Come stendere un buon piano formativo aziendale (secondo noi)

Potete decidere di vedere la formazione aziendale in molti modi: un costo, una scocciatura, un di più, oppure come un’opportunità.
Avete mai considerato l’idea che possa essere un investimento per aumentare il vostro capitale più importante? Il capitale umano, signori, quello che costituisce il vero nerbo della vostra azienda, al di là dei fidi bancari.
Inseguire l’ultima tecnologia per la sola idea di “stare al passo” può essere una strategia, io personalmente non la ritengo particolarmente efficace.
Com’era quel proverbio cinese?

Dai un pesce a un uomo e lo nutrirai per un giorno.
Insegnagli a pescare e lo nutrirai per tutta la vita.

Investire sulla formazione del proprio personale equivale a investire sulla crescita dell’azienda, dei servizi che è in grado di offrire e della qualità che sarà capace di garantire.
Ma come ogni cosa anche il piano formativo va elaborato con calma e lucidità.Noi ci siamo dati delle linee-guida precise per farlo, e ci piace ora condividerle con voi.
Eccole:

– Trasversalità.

Coinvolgere tutti i settori dell’attività, e quindi tutto il nostro personale. Non solo il gruppo degli sviluppatori ad esempio, ma anche quello del’HR, della Comunicazione & Design.Questo perché secondo noi se l’azienda deve crescere non può farlo a singhiozzo né a scomparti. L’evoluzione deve essere omogenea, fluida e condivisa a tutti i livelli del flusso di lavoro.
Un esempio pratico: non ha senso aggiornare la vostra area IT all’ultima tecnologia se poi avete un reparto commerciale che si muove su un mercato di 3 anni fa.

– Non solo novità, anche autocritica.

Inserire la giusta dose d’avanguardia, ma costringersi anche ad un’operazione altrettanto interessante: l’autocritica.
In cosa potete migliorare? Quali competenze dovete irrobustire?

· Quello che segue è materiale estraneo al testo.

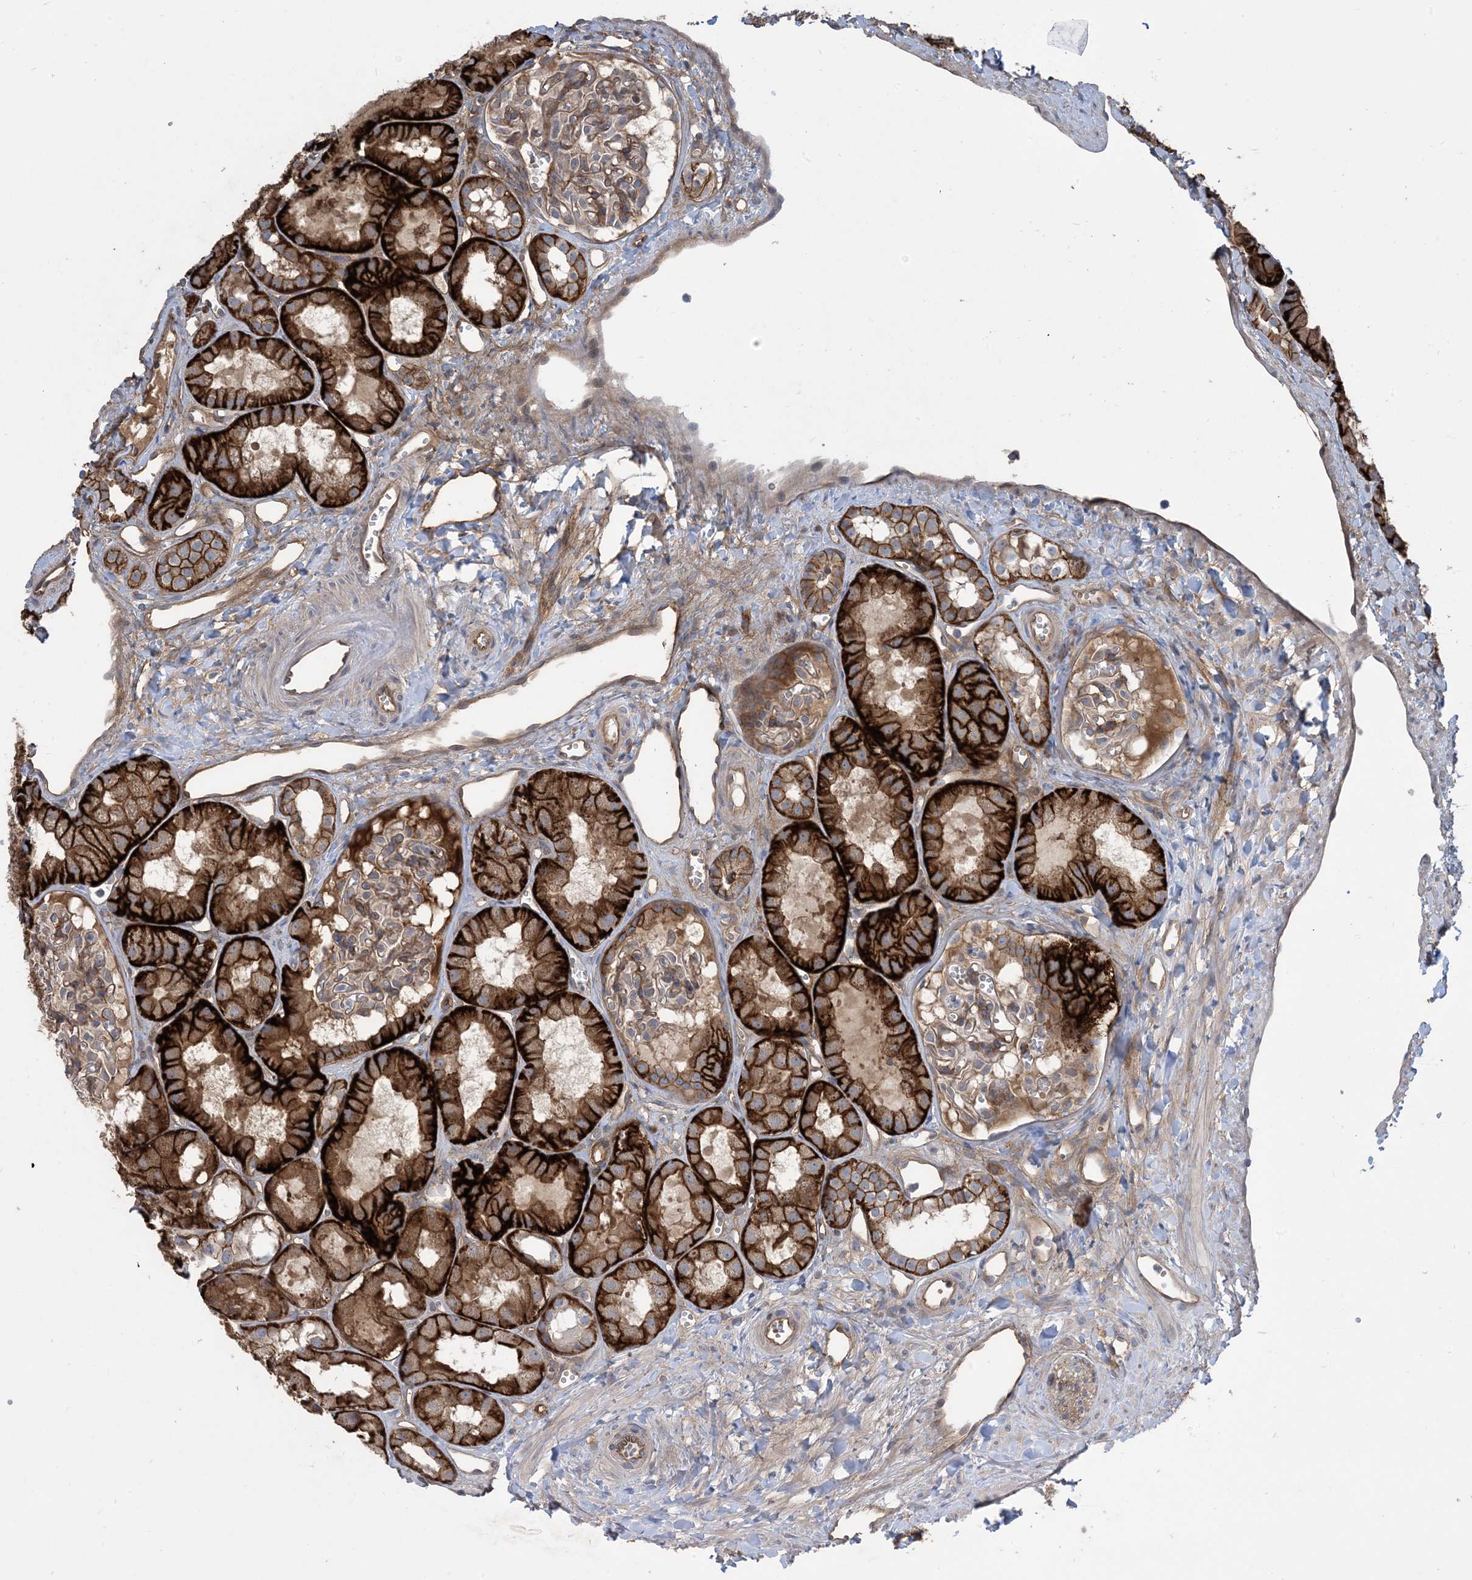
{"staining": {"intensity": "moderate", "quantity": "<25%", "location": "cytoplasmic/membranous"}, "tissue": "kidney", "cell_type": "Cells in glomeruli", "image_type": "normal", "snomed": [{"axis": "morphology", "description": "Normal tissue, NOS"}, {"axis": "topography", "description": "Kidney"}], "caption": "IHC staining of unremarkable kidney, which displays low levels of moderate cytoplasmic/membranous positivity in about <25% of cells in glomeruli indicating moderate cytoplasmic/membranous protein expression. The staining was performed using DAB (3,3'-diaminobenzidine) (brown) for protein detection and nuclei were counterstained in hematoxylin (blue).", "gene": "AOC1", "patient": {"sex": "male", "age": 16}}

Quali sono i momenti più deboli e insidiosi del vostro processo di lavorazione aziendale?

– Gradualità.

Le scelte di cui al punto precedente implicano maggior tempo e complessità: occorre trovare i docenti, selezionare gli argomenti, coordinare i tempi delle persone nonché, banalmente, gli spazi.
Ma il nostro obiettivo dev’essere lavorare sulla qualità, non correre la staffetta per arrivare primi.
Un calendario può anche essere diluito su tutto l’anno, con intervalli utili anche per il fisiologico assorbimento delle nuove competenze e il loro test sul campo.

– Il giusto compromesso.

Un piano di formazione, siamo onesti, ha i suoi costi: in termini di denaro, tempi e risorse.
Potete quindi ricorrere a modalità formative per così dire “miste”, che consentano flessibilità nel lavoro, ottimizzazione delle risorse e un po’ di risparmio economico: lezioni frontali di gruppo in esterno e lezioni mirate in azienda; armati di videocamera e treppiede potrete registrarne alcune, in modo da avere un archivio e consentire anche formazione a distanza; docenti esterni, ma anche formazione interna, valorizzando le risorse senior che possono guidare le nuove leve.

Cosa ne pensate? voi quali strategie avete adottato per stendere il vostro calendario di formazione aziendale?